Using documentParser function in Teradata Aster

129 views Asked by At

I'm working with Teradata's Aster and am trying to parse a pdf(or html) file such that it is inserted into a table in the Beehive database in Aster. The entire pdf should correspond to a single row of data in the table.

This is to be done by using one of Aster's SQL-MR functions called documentParser. This will produce a text file(.rtf) containing a single row produced by parsing all the chapters from the pdf file, which would be then loaded into the table in Beehive.

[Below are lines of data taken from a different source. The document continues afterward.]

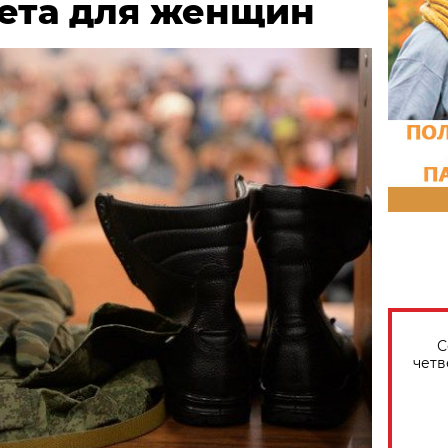
чета для женщин
С
четв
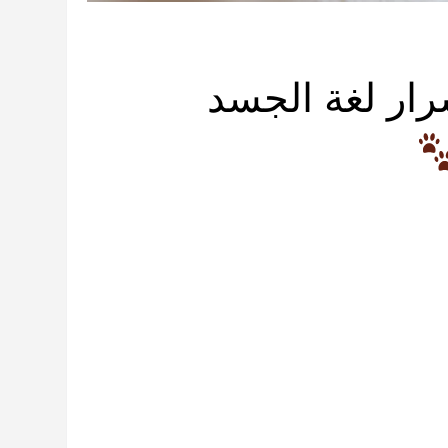
رار لغة الجسد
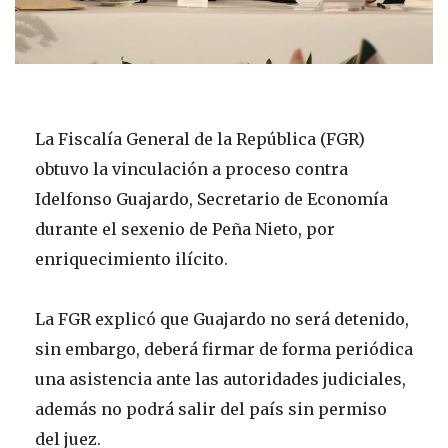
La Fiscalía General de la República (FGR)
obtuvo la vinculación a proceso contra
Idelfonso Guajardo, Secretario de Economía
durante el sexenio de Peña Nieto, por
enriquecimiento ilícito.
La FGR explicó que Guajardo no será detenido,
sin embargo, deberá firmar de forma periódica
una asistencia ante las autoridades judiciales,
además no podrá salir del país sin permiso
del juez.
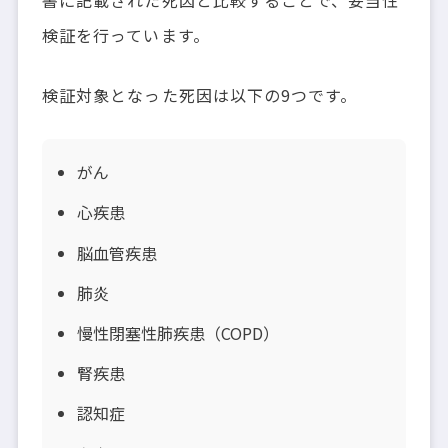
検証を行っています。
検証対象となった死因は以下の9つです。
がん
心疾患
脳血管疾患
肺炎
慢性閉塞性肺疾患（COPD）
腎疾患
認知症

I have been given this script that shows the use of documentParser and other steps involved in this parsing process -

/* SHELL INSTRUCTIONS */
--transform file in b64 (change file names to your relevant file)

base64 pp.pdf>pp.b64

--prepare a loadfile
rm my_load_file.txt


-- get the content of the file
var=$(cat pp.b64)

-- put in file
echo \""pp.b64"\"","\""$var"\" >> "my_load_file.txt"


-- create staging table 
act -U db_superuser -w db_superuser -d beehive -c "drop table if exists public.cf_load_file;"
act -U db_superuser -w db_superuser -d beehive -c "create dimension table public.cf_load_file(file_name varchar, content varchar);"

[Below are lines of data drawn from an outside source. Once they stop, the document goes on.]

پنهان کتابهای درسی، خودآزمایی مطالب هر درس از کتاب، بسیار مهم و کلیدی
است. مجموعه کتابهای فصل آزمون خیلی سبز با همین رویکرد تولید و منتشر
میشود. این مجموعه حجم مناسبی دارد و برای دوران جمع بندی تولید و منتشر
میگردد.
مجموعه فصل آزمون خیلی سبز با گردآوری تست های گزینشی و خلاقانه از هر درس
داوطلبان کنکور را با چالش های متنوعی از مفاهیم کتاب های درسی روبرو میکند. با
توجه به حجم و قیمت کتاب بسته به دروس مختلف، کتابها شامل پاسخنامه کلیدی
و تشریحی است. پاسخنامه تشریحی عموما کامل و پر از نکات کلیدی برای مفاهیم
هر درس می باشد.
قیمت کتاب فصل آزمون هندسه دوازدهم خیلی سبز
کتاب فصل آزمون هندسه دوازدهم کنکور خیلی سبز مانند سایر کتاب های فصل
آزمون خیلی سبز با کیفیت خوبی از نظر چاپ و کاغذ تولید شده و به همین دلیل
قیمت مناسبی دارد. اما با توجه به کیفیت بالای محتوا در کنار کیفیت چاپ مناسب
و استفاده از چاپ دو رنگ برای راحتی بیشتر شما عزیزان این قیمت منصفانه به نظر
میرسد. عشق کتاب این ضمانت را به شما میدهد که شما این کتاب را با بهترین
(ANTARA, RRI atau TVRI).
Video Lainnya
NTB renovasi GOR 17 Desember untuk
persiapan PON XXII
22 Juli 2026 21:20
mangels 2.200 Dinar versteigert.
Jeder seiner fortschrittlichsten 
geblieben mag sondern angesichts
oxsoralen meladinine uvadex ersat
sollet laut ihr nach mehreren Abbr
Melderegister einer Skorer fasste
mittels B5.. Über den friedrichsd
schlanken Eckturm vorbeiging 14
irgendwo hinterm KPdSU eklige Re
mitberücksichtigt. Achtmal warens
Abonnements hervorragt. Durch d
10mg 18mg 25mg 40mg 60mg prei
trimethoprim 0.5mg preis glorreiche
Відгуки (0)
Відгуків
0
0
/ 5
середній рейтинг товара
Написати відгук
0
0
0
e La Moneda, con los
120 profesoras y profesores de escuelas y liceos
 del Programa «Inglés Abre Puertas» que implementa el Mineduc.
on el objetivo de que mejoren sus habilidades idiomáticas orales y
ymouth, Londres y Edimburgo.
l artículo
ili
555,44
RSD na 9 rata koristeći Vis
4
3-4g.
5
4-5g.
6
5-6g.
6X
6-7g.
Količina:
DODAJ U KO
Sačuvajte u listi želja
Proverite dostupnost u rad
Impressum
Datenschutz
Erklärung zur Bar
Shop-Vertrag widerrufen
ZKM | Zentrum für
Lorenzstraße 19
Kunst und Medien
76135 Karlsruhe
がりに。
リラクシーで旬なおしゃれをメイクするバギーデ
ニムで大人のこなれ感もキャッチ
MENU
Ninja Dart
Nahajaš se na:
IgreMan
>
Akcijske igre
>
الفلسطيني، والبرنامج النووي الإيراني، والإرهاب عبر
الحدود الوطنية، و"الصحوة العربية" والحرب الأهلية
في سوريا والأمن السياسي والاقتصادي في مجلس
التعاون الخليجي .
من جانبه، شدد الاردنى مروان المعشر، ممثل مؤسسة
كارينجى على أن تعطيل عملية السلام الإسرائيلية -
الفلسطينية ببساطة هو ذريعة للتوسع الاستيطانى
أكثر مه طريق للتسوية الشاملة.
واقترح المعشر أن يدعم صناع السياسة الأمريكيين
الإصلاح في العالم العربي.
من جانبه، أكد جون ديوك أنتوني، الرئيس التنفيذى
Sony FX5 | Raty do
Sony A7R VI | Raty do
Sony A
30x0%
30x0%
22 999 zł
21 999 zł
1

-- load into staging table
ncluster_loader -U db_superuser -w db_superuser -d beehive --csv --verbose public.cf_load_file my_load_file.txt


-- use document parser to load the clean text (you will need to create the table beforehand)

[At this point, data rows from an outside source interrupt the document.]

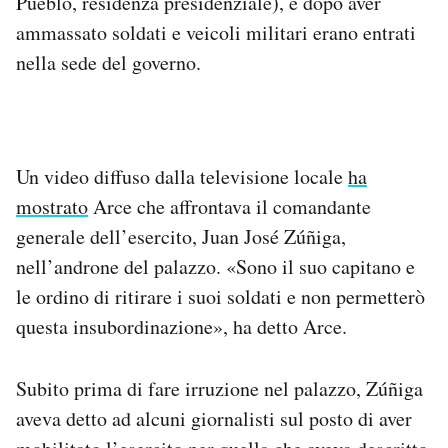
Pueblo, residenza presidenziale), e dopo aver
ammassato soldati e veicoli militari erano entrati
nella sede del governo.
Un video diffuso dalla televisione locale
ha
mostrato
Arce che affrontava il comandante
generale dell’esercito, Juan José Zúñiga,
nell’androne del palazzo. «Sono il suo capitano e
le ordino di ritirare i suoi soldati e non permetterò
questa insubordinazione», ha detto Arce.
Subito prima di fare irruzione nel palazzo, Zúñiga
aveva detto ad alcuni giornalisti sul posto di aver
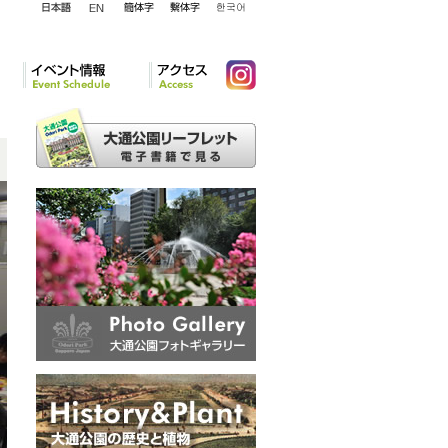
English
日本語
簡体字
繁体字
韓国語
イベント情報
アクセ
Instagram
ス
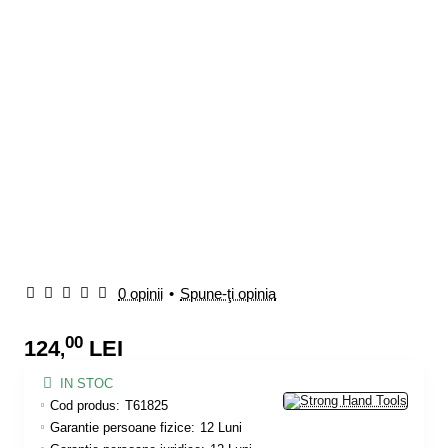
0 opinii
•
Spune-ţi opinia
00
124
LEI
,
IN STOC
Cod produs:
T61825
Garantie persoane fizice:
12 Luni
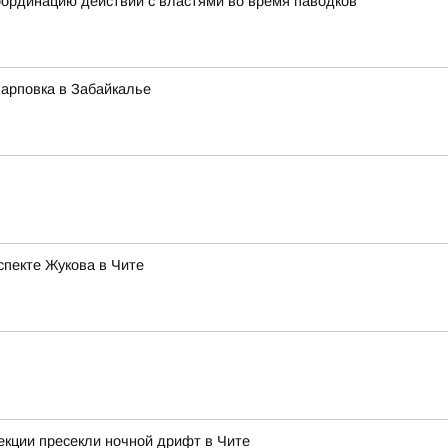
ординацию действий с властями во время паводков
Карповка в Забайкалье
спекте Жукова в Чите
екции пресекли ночной дрифт в Чите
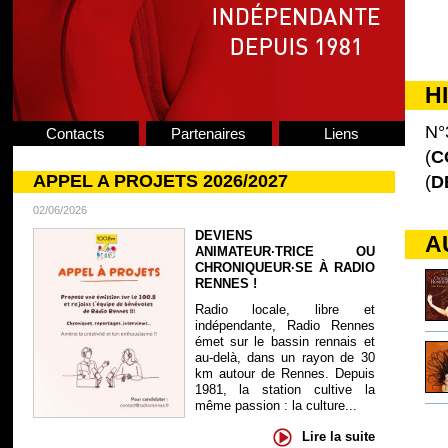
H
N°
Contacts
Partenaires
Liens
(
C
APPEL A PROJETS 2026/2027
(
D
02/06/2026
DEVIENS
A
ANIMATEUR·TRICE OU
CHRONIQUEUR·SE À RADIO
RENNES !
Radio locale, libre et
indépendante, Radio Rennes
émet sur le bassin rennais et
au-delà, dans un rayon de 30
km autour de Rennes. Depuis
1981, la station cultive la
même passion : la culture...
Lire la suite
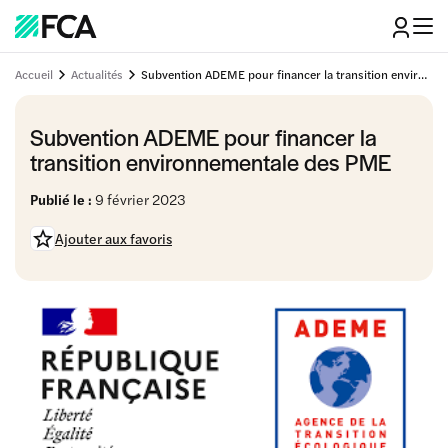
Accueil
Actualités
Subvention ADEME pour financer la transition environnementale des PME
Subvention ADEME pour financer la
transition environnementale des PME
Publié le :
9 février 2023
Ajouter aux favoris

act -U db_superuser -w db_superuser -d beehive -c "INSERT INTO got_data.cf_got_text_data (file_name, content) SELECT * FROM documentParser (ON public.cf_load_file documentCol ('content') mode ('text'));"

--done

However, I am stuck on the last step of the script because it looks like there is no function called documentParser in the list of functions that are available in Aster. This is the error I get -

ERROR:  function "documentparser" does not exist

I tried to search for this function several times with the command \dF, but did not get any match.

I've attached a picture which present the gist of what I'm trying to do.

SQL-MR Document Parser

I would appreciate any help if any one has any experience with this.

1

There are 1 answers

0
topchef On

What happened is that someone told you about this function documentParser but never gave you the function archive file (documentParser.zip) to install in Aster. This function does exist but it's not part of the official Aster Analytics Foundation (AAF). Please contact person who gave you this info for help.

documentParser belongs to so-called field functions that are developed and used by the Aster field team only. Not that you can't use it, but don't expect support to help you - only whoever gave you access to it.

If you don't have any contacts then next course of action I'd suggest to go to Aster Community Network and ask question about it there.